State v. Young

Decision Date01 May 2012
Docket NumberNo. SC 91632.,SC 91632.
Citation362 S.W.3d 386
PartiesSTATE of Missouri, ex inf. Teresa Hensley, Prosecuting Attorney, Respondent, v. Herschel L. YOUNG, Appellant.
CourtMissouri Supreme Court

362 S.W.3d 386

STATE of Missouri, ex inf. Teresa Hensley, Prosecuting Attorney, Respondent,
v.
Herschel L. YOUNG, Appellant.

No. SC 91632.

Supreme Court of Missouri, En Banc.

March 6, 2012.Rehearing Denied May 1, 2012.


[362 S.W.3d 389]

Charlie R. Dickman of The Law Offices of Charlie Dickman LLC, Kansas City, for Young.

Scott Wright and Teresa Hensley of the Cass County prosecutor's office, Harrisonville, for the State.

GEORGE W. DRAPER III, Judge.

Herschel L. Young (hereinafter, “Young”) appeals from the circuit court's judgment after Teresa Hensley, prosecuting attorney for Cass County, (hereinafter, “Hensley”) instituted a quo warranto action against him, resulting in his ouster from his position as Cass County presiding commissioner. Young raises three points on appeal, challenging the constitutional validity and applicability of section 115.350, RSMo 2000, 1 and raising equal protection arguments. The judgment is affirmed.

Facts and Procedural History

On December 21, 1987, Young pleaded guilty to the felony offense of unauthorized use of a motor vehicle in the district court of Bell County, Texas. The district court entered an order “deferring adjudication” and placed Young on probation for three years. Young completed probation and the “adjudication” was dismissed. On June 29, 1995, Young pleaded guilty to assault in the second degree, a class C felony, in Cass County, Missouri. Young was sentenced to one year imprisonment. The circuit court suspended execution of his sentence and placed him on supervised probation for three years. Young successfully completed his probation. The Missouri conviction was not recorded with the Missouri State Highway Patrol and remains absent from Young's criminal history.

+ + + +

* _WHAT YOU WILL DO_
- 1) In the court opinion in State v. Young, retype the part that opens with the words containing "CourtMissouri Supreme Court" and closes with "Missouri, En Banc.".
- 2) Answer these questions using the court opinion in State v. Young:
(a) In which county's district court did Young plead guilty in 1987?
(b) What position was Young ousted from?
(c) Which judge wrote the opinion?
- 3) Write the next part of the court opinion in State v. Young, starting after its last sentence.

* _RAW DATA_
+ + + +

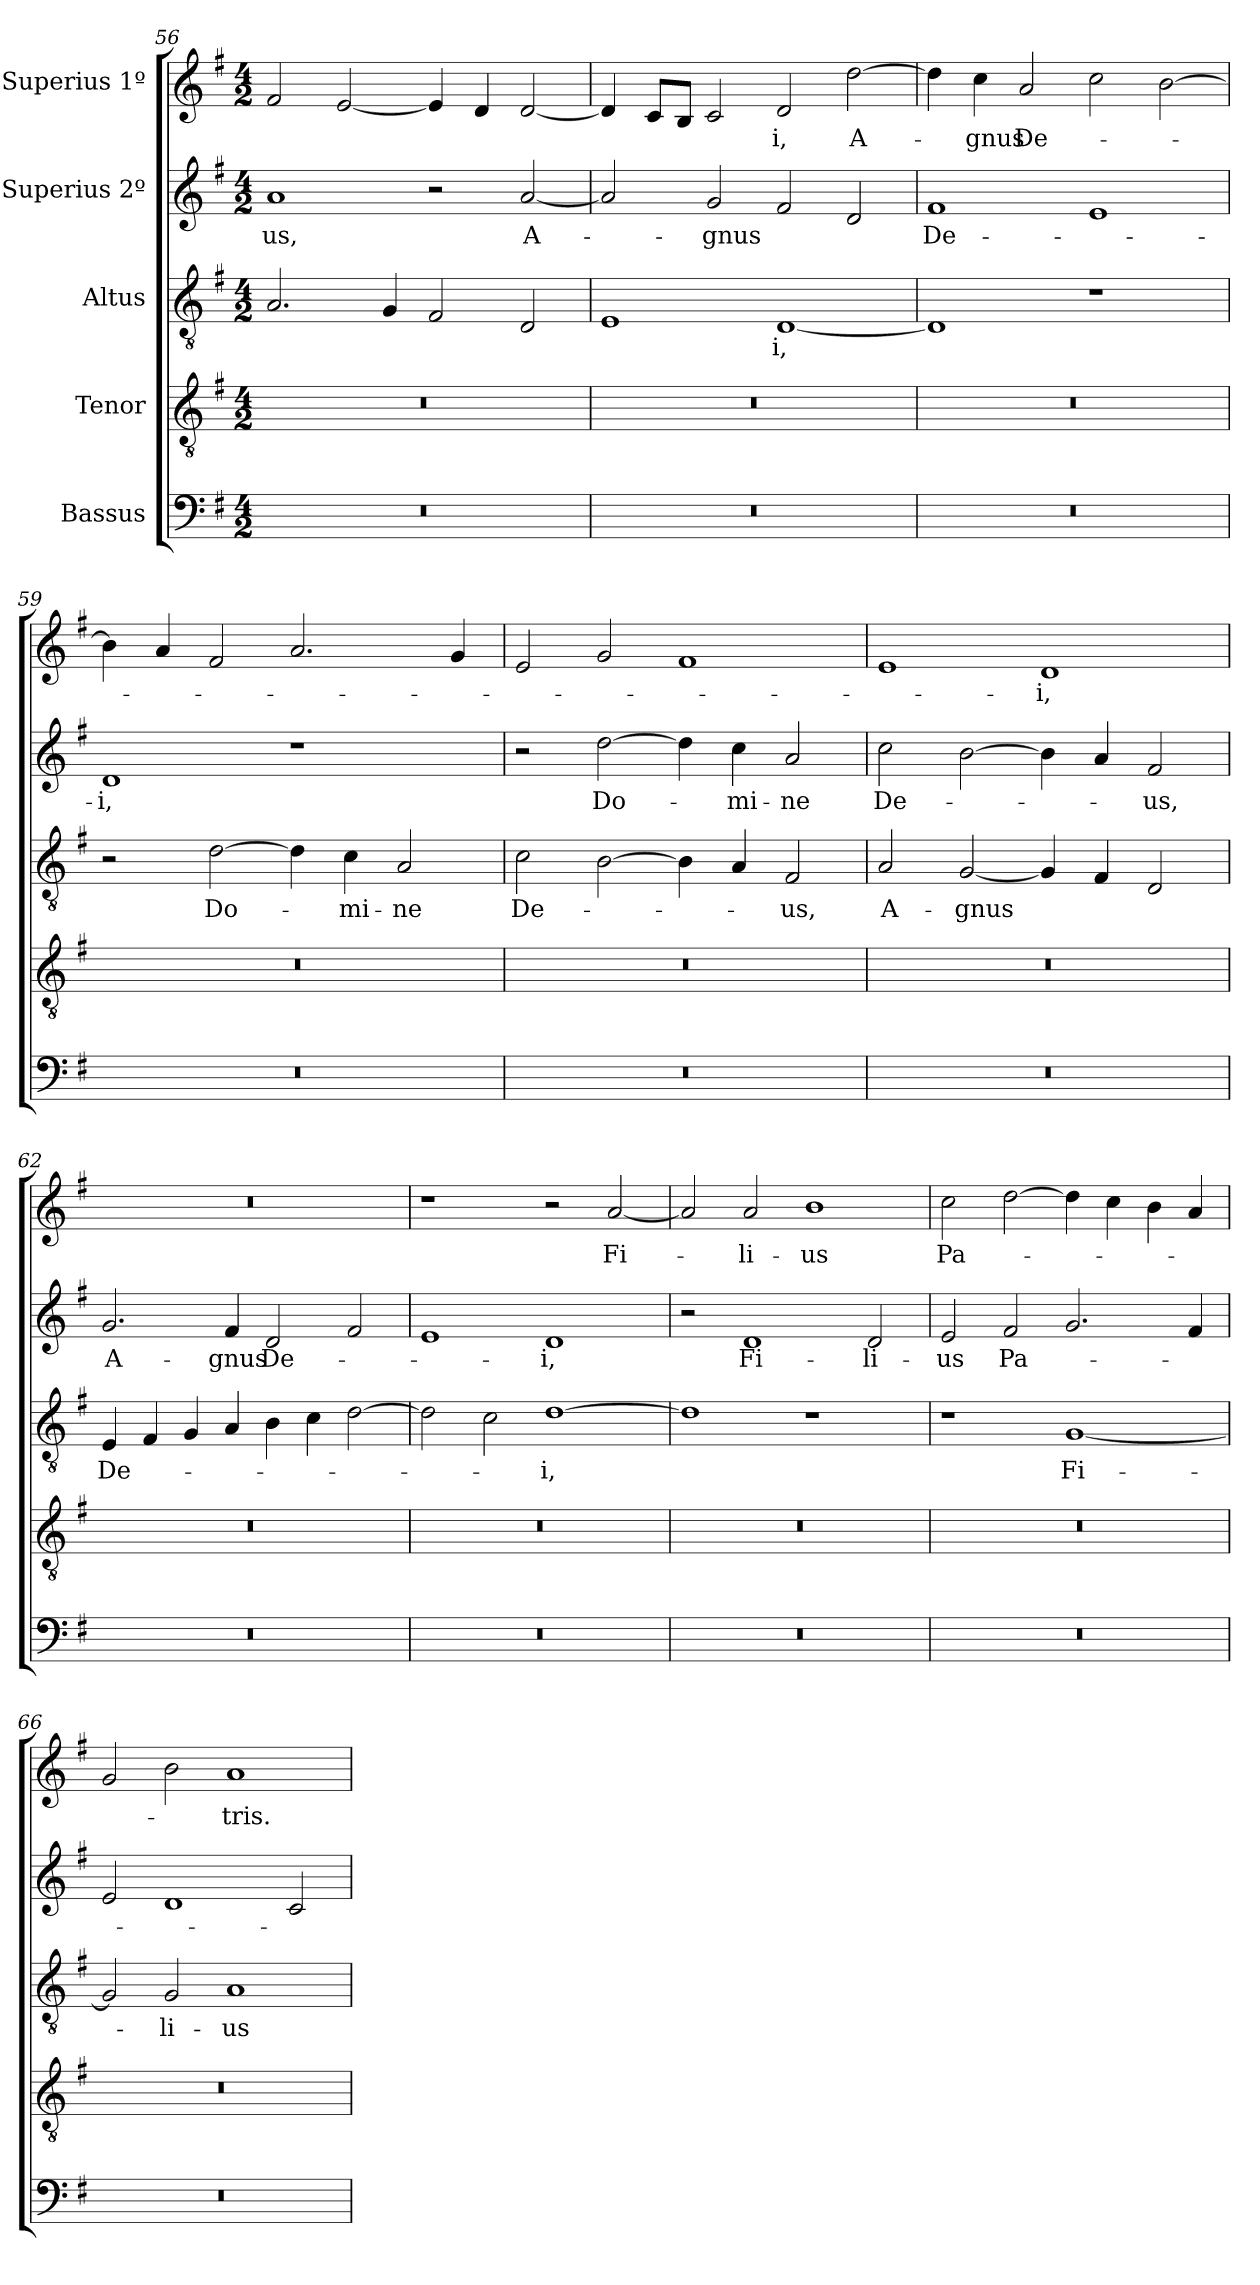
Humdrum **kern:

+ + + +

* _OUTPUTS BY TASK_
- 1)
CourtMissouri Supreme Court

362 S.W.3d 386

STATE of Missouri, ex inf. Teresa Hensley, Prosecuting Attorney, Respondent,
v.
Herschel L. YOUNG, Appellant.

No. SC 91632.

Supreme Court of Missouri, En Banc.

- 2)
(a) Bell County, Texas.
(b) Cass County presiding commissioner.
(c) George W. Draper III.

- 3)
On March 16, 2010, Young filed a declaration of candidacy for the office of presiding commissioner of Cass County. On November 2, 2010, Young received the majority vote for presiding commissioner. Young was sworn in and entered upon the duties of that office on January 1, 2011.

Hensley filed this quo warranto action on January 3, 2011, alleging Young usurped the office of Cass County presiding commissioner because he was not qualified to be a candidate for elective public office due to his 1995 felony conviction in Missouri. The circuit court entered its judgment granting Hensley's petition for

[362 S.W.3d 390]

quo warranto and ordering Young's ouster from office. Young now appeals.

Standard of Review

Since Young is challenging the validity of a statute, this Court has exclusive jurisdiction over this appeal under article V, section 3 of the Missouri Constitution.2 St. Louis County v. Prestige Travel, Inc., 344 S.W.3d 708, 712 (Mo. banc 2011). When a case is submitted on stipulated facts, the only question before this court is whether the circuit court drew the proper legal conclusions from those facts. Mo. Prosecuting Attorneys v. Barton County, 311 S.W.3d 737, 740 (Mo. banc 2010). Constitutional challenges to a statute are issues of law to be reviewed de novo. Rentschler v. Nixon, 311 S.W.3d 783, 786 (Mo. banc 2010).

Constitutional Validity of Section 115.350

In his first point, Young argues the circuit court erred in ousting him from office in reliance upon section 115.350 because this statute violates article I, section 13 of the Missouri Constitution prohibiting retrospective application of the law. Young claims application of section 115.350 to him creates a new duty, obligation, or disability with respect to his 1995 felony conviction because it permanently forecloses him from running for office.

A statute is presumed to be constitutional. Dydell v. Taylor, 332 S.W.3d 848, 852 (Mo. banc 2011). This Court will not invalidate a statute unless “it clearly and undoubtedly violates some constitutional provision and palpably affronts fundamental law embodied in the constitution.” State v. Richard, 298 S.W.3d 529, 531 (Mo. banc 2009). Young, as the party challenging the statute's validity, bears the burden of proving the statute clearly and undoubtedly violates the constitution. Id.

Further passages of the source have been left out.